Aber durch ein anderes Tor schlüpfen wir abermals in den Tempel und sehen nun aus sicherem Versteck die Prozession vorüberziehen. Voran im Scheine von Fackeln die fünf Elefanten, alle mit heiligen Zeichen weiß bemalt, dann singende und tanzende Mädchen, Posaunenbläser, Trommler, blumengeschmückte Brahminen und Mönche. Hinter diesem Vortrab schwankt im Halbdunkel der Höhe groß und phantastisch die silbrige Statue des Gottes in ihrer merkwürdigen, fast kriechenden Stellung, den grimmigen Kopf weit vorgestreckt. Siebzig Menschen schleppen unten das Idol, keuchend, schweißtriefend; Ermattete, die ausscheiden, werden sofort durch frische Kräfte ersetzt. Hinterher zieht der Schwarm des Volkes, singend, betend, die Hände emporstreckend. Draußen auf den Straßen schließt sich noch mehr Volk an. Zuweilen hält der Zug. Dann stürzen Leute aus den Häusern und bieten dem Gotte an langen Stangen Eßwaren, Früchte und Butter dar. Man hält ihm die Gaben an den Mund und legt sie dann auf der Bahre nieder. Das Hausgesinde steht vor den Türen und betet laut.

Eine Stunde später ist der Zug, der die Hälfte des Tempelgebiets umgangen hat, wieder ins Innere zurückgekehrt und in den Straßen ist es still geworden.

*

In derselben Nacht erhielt der Führeralte von dem hochbefriedigten Sahib neben seinem Lohn ein geradezu fürstliches Trinkgeld.

»Bist du zufrieden?« fragte ich.

»Mehr als das,« antwortete er, »ich bin überrascht. Heute nacht werde ich wenig schlafen, sondern in den Angelegenheiten deiner Exzellenz zu meinem Gott Siwa beten.«

Am nächsten Morgen vor der Abreise erschien der Greis noch einmal und sagte vertraulich:

»Herr, ich habe zu meinem Gotte Siwa gebetet, er möge es in deine Seele legen, mir jetzt zum Abschied noch ein deinem hohen Stande entsprechendes großes Geschenk zu machen – am liebsten nehme ich einen Siegelring, denn siehe – –«

Weiter kam er nicht. Ich warf ihn hinaus.
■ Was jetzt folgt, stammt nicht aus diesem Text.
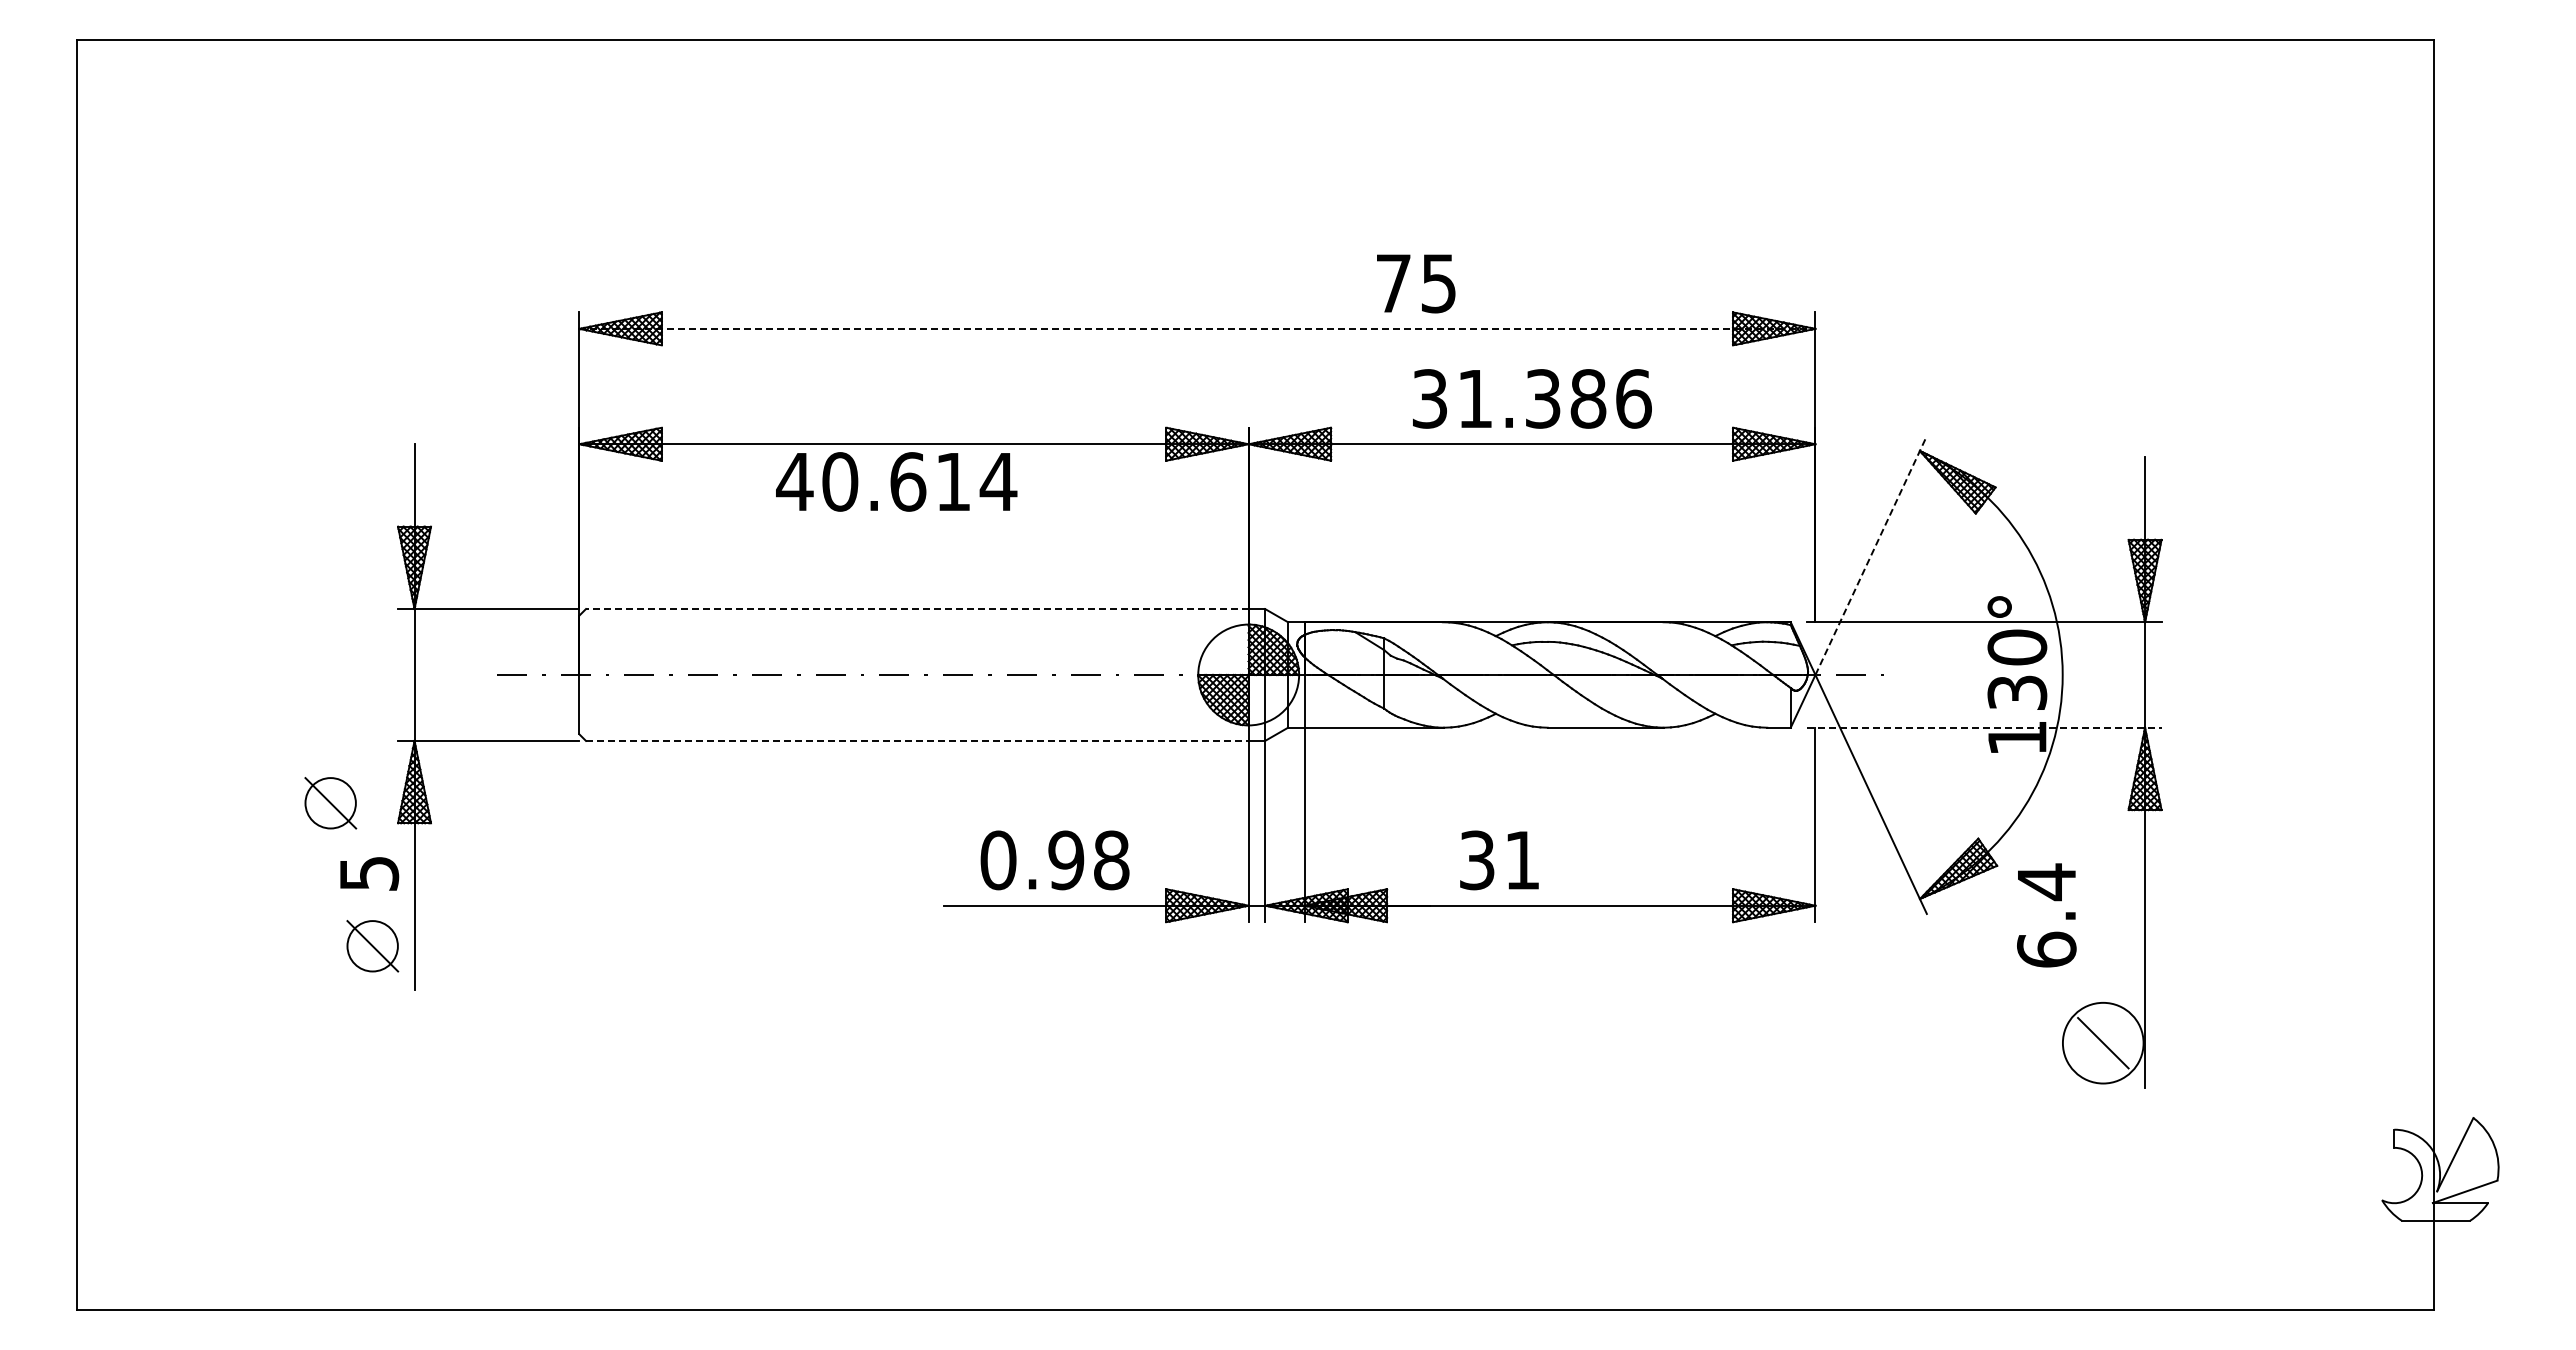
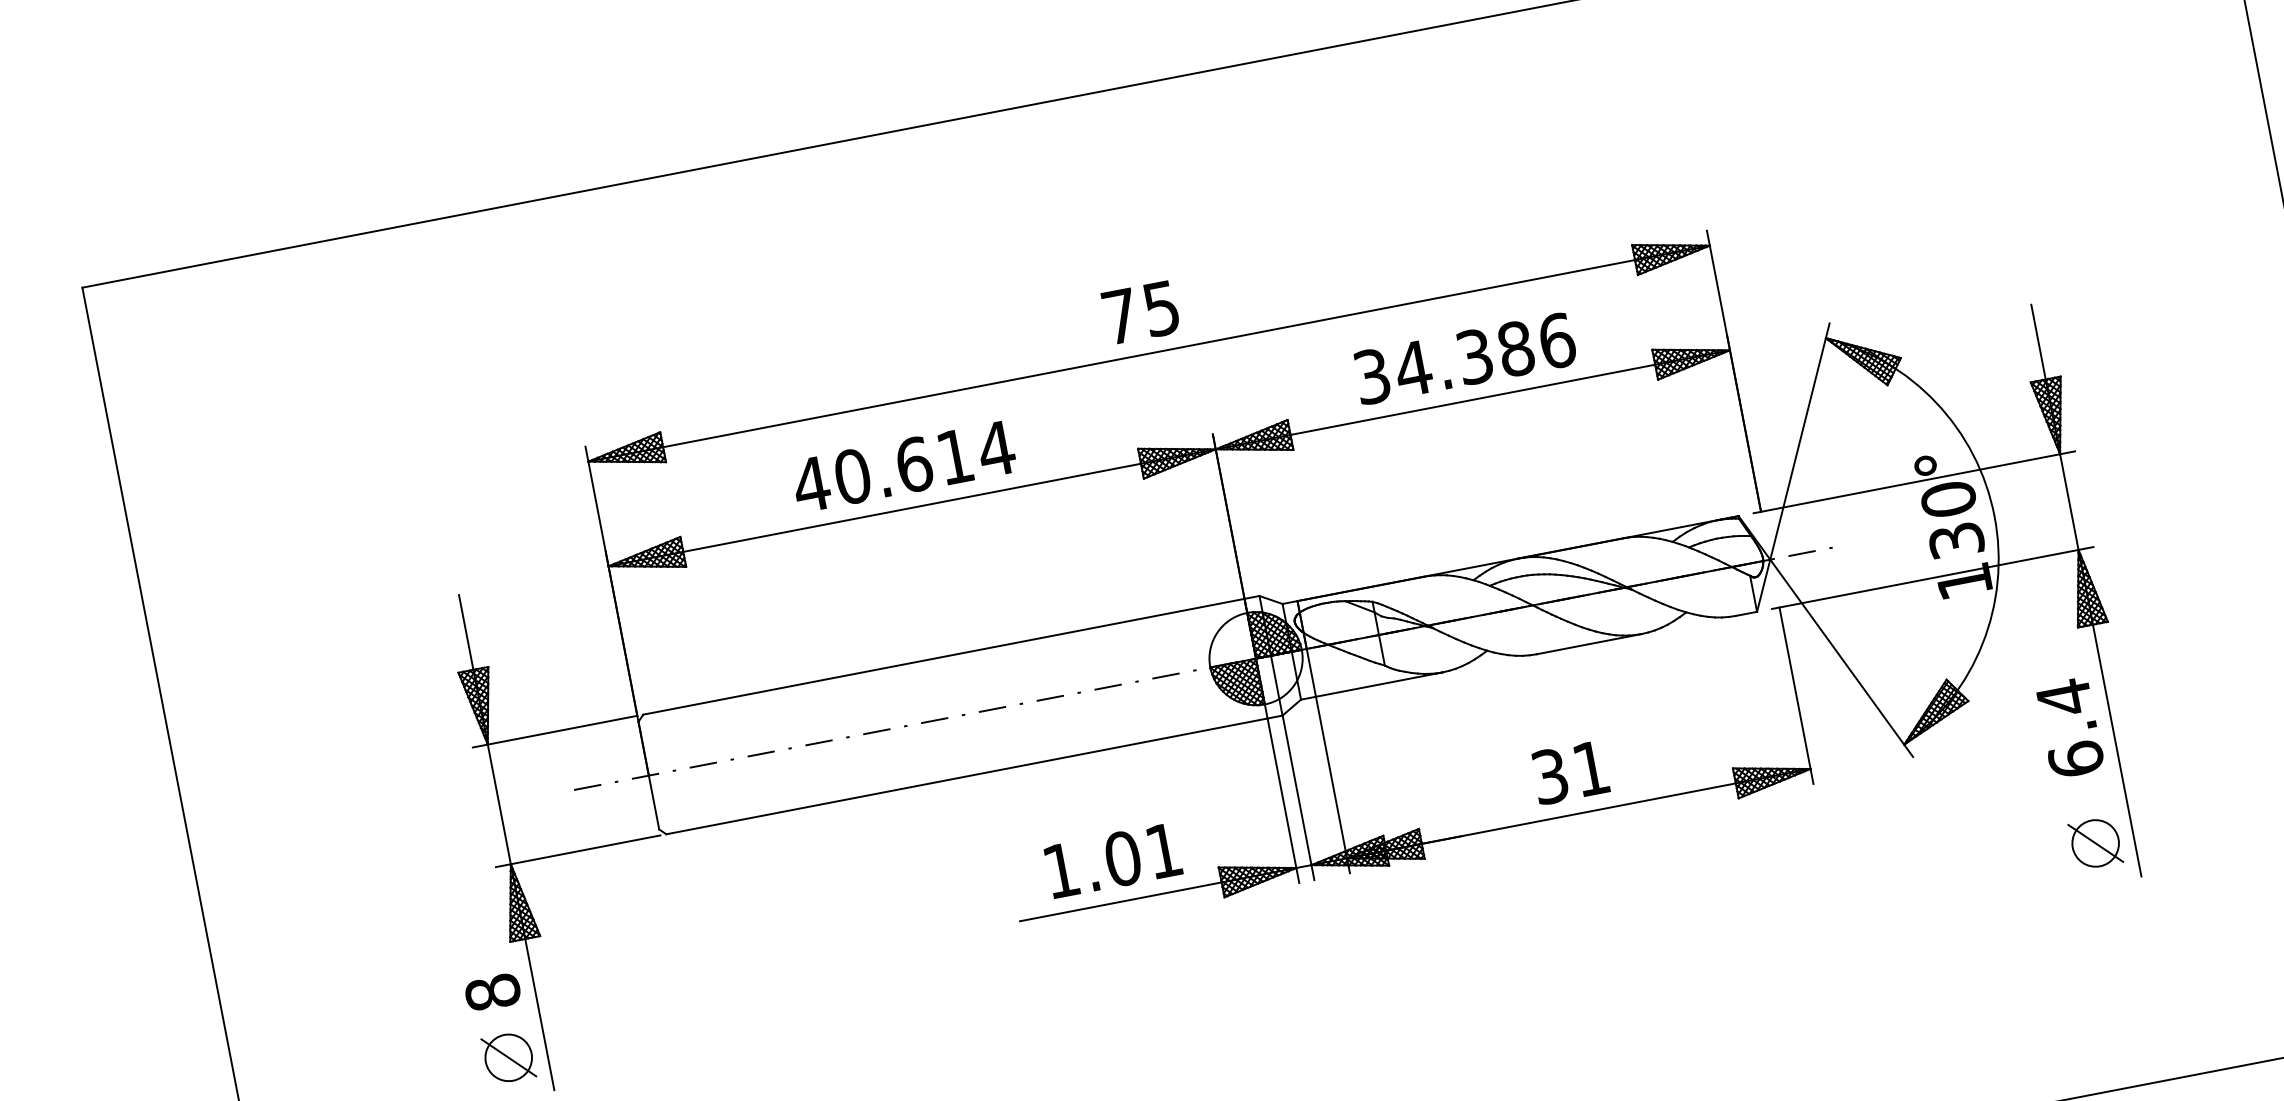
text: (1416, 283) -> (1141, 312), moved
line: (1197, 328) -> (1149, 353), dashed -> solid
text: (1474, 398) -> (1412, 368), 31.386 -> 34.386
text: (896, 481) -> (903, 466), moved
line: (1871, 555) -> (1800, 441), dashed -> solid
line: (916, 609) -> (943, 657), dashed -> solid
line: (1984, 727) -> (1932, 577), dashed -> solid
line: (917, 740) -> (967, 775), dashed -> solid
part: (330, 803) -> (445, 935), removed
text: (1054, 860) -> (1112, 860), 0.98 -> 1.01
text: (1499, 860) -> (1570, 772), moved
text: (369, 873) -> (493, 992), 5 -> 8
text: (2046, 915) -> (2069, 728), moved
circle: (2103, 1042) -> (2095, 842), size x0.62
Als ich aber von meinem liebenswürdigen jungen Hamburger Gefährten mit Bedauern Abschied genommen hatte und schon im Eisenbahnzuge saß, trat der Alte noch einmal an das Coupéfenster und sagte: »Herr, laß uns in Frieden voneinander scheiden. Ich verzeihe dir. Sahibs regen sich dann und wann auf, das liegt in ihrer Natur. Deshalb bist du nicht zu tadeln. Leb wohl! Mein Gott Siwa möge deine Exzellenz sicher durch Indien geleiten. Und vergiß nicht, was du mir versprochen hast: ein deutsch-englisches Lexikon … eine Uhr … einen neuen Rock … einen Siegelring … vielleicht, wenn du willst, etwas Geld … deine Photographie … einige neue …«

Was der Weise aus dem Morgenlande sonst noch wünschte, ging unter in dem Geräusch des Zuges, der aus der Halle hinausfuhr.